I learn python (2.7 version) and i have task to check the xml document by xsd schema using lxml library (http://lxml.de/). I have two files - examples like these:
$ cat 1.xml
<?xml version="1.0" encoding="UTF-8"?>
<!DOCTYPE yml_catalog SYSTEM "shops.dtd">
<a>
<b>Привет мир!</b>
</a>
and
$cat 2.xsd
<?xml version="1.0" encoding="UTF-8"?>
<xs:schema xmlns:xs="http://www.w3.org/2001/XMLSchema" elementFormDefault="qualified">
<xs:element name="a" type="AType"/>
<xs:complexType name="AType">
<xs:sequence>
<xs:element name="b" type="xs:decimal" />
</xs:sequence>
</xs:complexType>
</xs:schema>
It should be very simple, but i don't understand how to use lxml with utf-8 (never working with codings hard). I do simple steps:
>>> from lxml import etree
>>> schema = etree.parse("/tmp/qwerty/2.xsd")

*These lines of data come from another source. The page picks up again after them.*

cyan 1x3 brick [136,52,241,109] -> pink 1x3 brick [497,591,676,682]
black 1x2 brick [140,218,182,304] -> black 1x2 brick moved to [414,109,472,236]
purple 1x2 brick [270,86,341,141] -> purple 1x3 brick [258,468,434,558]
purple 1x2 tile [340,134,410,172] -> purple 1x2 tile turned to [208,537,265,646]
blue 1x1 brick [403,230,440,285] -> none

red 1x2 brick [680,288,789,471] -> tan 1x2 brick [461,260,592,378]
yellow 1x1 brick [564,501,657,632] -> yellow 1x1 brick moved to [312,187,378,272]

>>> xmlschema = etree.XMLSchema(schema)
>>> try:
document = etree.parse("/tmp/qwerty/1.xml")
print "Parse complete!"
except etree.XMLSyntaxError, e:
print e
Parse complete!
>>> xmlschema.validate(document)
False
>>> xmlschema.error_log
Traceback (most recent call last):
File "<pyshell#8>", line 1, in <module>
xmlschema.error_log
File "xmlerror.pxi", line 286, in lxml.etree._ListErrorLog.__repr__ (src/lxml/lxml.etree.c:33216)

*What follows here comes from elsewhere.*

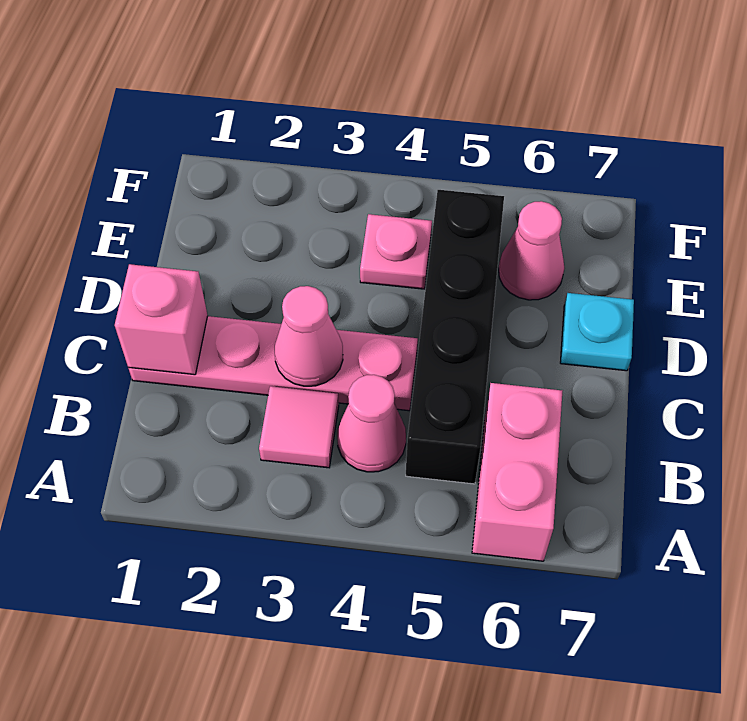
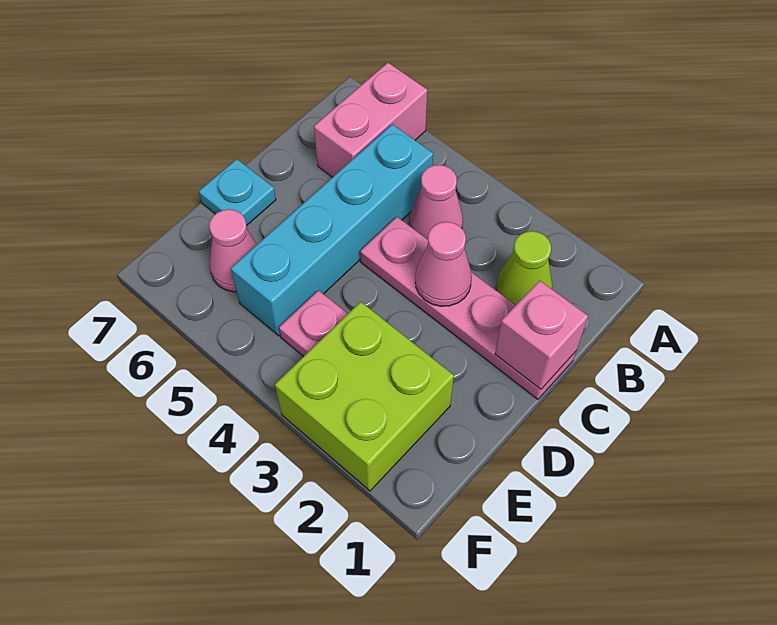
none -> lime 1x1 cone [496,231,552,305]
pink 1x1 tile [259,386,339,468] -> none
black 1x4 brick [406,190,504,484] -> cyan 1x4 brick [231,124,433,336]
none -> lime 2x2 brick [275,302,454,491]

UnicodeEncodeError: 'ascii' codec can't encode characters in position 85-90: ordinal not in range(128)
And i cannot get all raised exceptions from .error_log.

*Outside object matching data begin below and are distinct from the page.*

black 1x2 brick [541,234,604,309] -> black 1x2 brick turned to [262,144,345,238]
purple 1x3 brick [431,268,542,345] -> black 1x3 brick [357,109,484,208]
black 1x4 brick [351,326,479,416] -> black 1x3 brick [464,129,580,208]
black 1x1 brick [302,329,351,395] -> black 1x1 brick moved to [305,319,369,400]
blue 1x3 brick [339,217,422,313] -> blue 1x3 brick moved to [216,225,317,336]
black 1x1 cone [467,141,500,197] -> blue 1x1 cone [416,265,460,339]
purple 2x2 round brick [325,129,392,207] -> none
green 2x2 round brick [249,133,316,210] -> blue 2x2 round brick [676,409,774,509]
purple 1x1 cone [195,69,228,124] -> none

Have any workaround with encode/decode methods to check it at all (with success) or maybe solution (and without another library (i talk about standard python methods)), or maybe i need to use StringIO (but how)?
I understand that my problem deprnds on "Привет мир!" and xs:decimal - these are only examples (short). Sorry for my English. Thank you.